The Cup has arrived, and with quite a bang
Even for people who aren’t passionate about cricket and won’t contemplate instant suicide if Sachin misses a century by one run, the opening ceremony of the Cricket World Cup in Dhaka was worth watching.tv Updated: Feb 19, 2011 00:00 IST
Even for people who aren’t passionate about cricket and won’t contemplate instant suicide if Sachin misses a century by one run, the opening ceremony of the Cricket World Cup in Dhaka was worth watching.
If only one could have done away with all those speeches which were, by and large, stupefyingly dull, it would have been perfect.
But I suppose you can’t have an event on this scale without assorted VIPs going on and on about, well, I’m not sure about what exactly because I had zoned out during that time. Particularly jaw-dropping was the sight of people — real people — playing cricket on the sheer face of a tall, multi-storied building. Also, all the team captains arriving at the stadium on cycle rickshaws was quite a fun idea. As spectacles go, the opening ceremony went places. Now all that we need is for the rest of the World Cup to deliver the requisite thrills and excitement.
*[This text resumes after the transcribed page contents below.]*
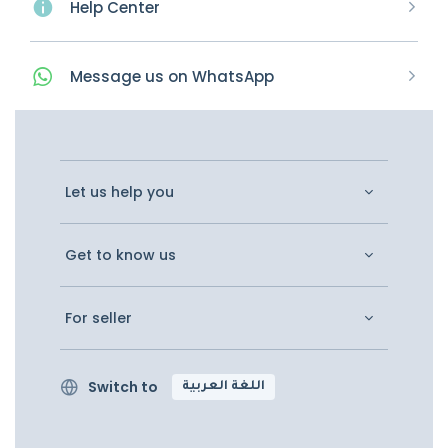
Help Center
Message
us on
WhatsApp
Let us help you
Get to know us
For seller
Switch to
اللغة العربية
Away from cricket and on to entertainment (though the two are often completely synonymous), Sony has started its second new show from Yashraj. It’s a daily soap called Kismat, about two powerful men (one born in wealth, the other in adversity and poverty), who become deadly enemies. According to the people at Yashraj, “It is a story of ambition, greed, friendship, betrayal, loyalty, family values, love, romance and a lot more.” That’s a good list, but they’ve left out “revenge, deceit, conflict, passion, lust, sacrifice” and so on. You’ll find all or at least some of these words on the book jackets of bestselling paperbacks (especially if they’re titled Kane and Abel).
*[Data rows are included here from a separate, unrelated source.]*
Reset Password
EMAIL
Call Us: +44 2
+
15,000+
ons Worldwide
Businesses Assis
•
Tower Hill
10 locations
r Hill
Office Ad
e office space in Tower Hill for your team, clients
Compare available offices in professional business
I saw a couple of episodes of Kismat, and I am happy to report that it doesn’t have the kind of blindingly lurid makeup, clothes or sets that most other daily soaps are so inordinately fond of. Yes, the rich boy (the serial opens with the two men as little boys) does have a rich-looking house and the women do swish around in rich-looking saris, but somehow it’s not as OTT as the other dailies. And yes, Kismat also has its share of unpleasant female characters (in this case, the rich boy’s domineering grandmother who blathers on and on about the family’s traditions, the importance of always winning etc etc).
But Kismat is family drama with a difference — if only because it is the story of two male protagonists and not the story of female characters, be they mothers-in-law, daughters-in-law, daughters, sisters, or mothers. Otherwise, the story and characters of Kismat are about as original as films where filmmakers claim to have been ‘inspired’ by other sources. But I’m not complaining. If the serial manages to tell a good strong story (even if it’s clichéd) at a good tight pace, it will be cause for celebration.
Among the other new shows lined up in the coming weeks is a dance show on Star Plus (Just Dance) whose main attraction is Hrithik Roshan. Since Hrithik has never done television before, this will be quite novel. I just hope the show itself is conceptualised in a slightly more novel way than the other dance shows currently on air, all of whom follow the usual judges-auditions-eliminations-winners route.
They may tweak things a bit by featuring couples or groups instead of individual dancers but in essence they remain the same.
But Hrithik on a TV dance show should be worth a dekho. Now the only top male star left out of the small screen is Aamir. Will he succumb to the idiot box?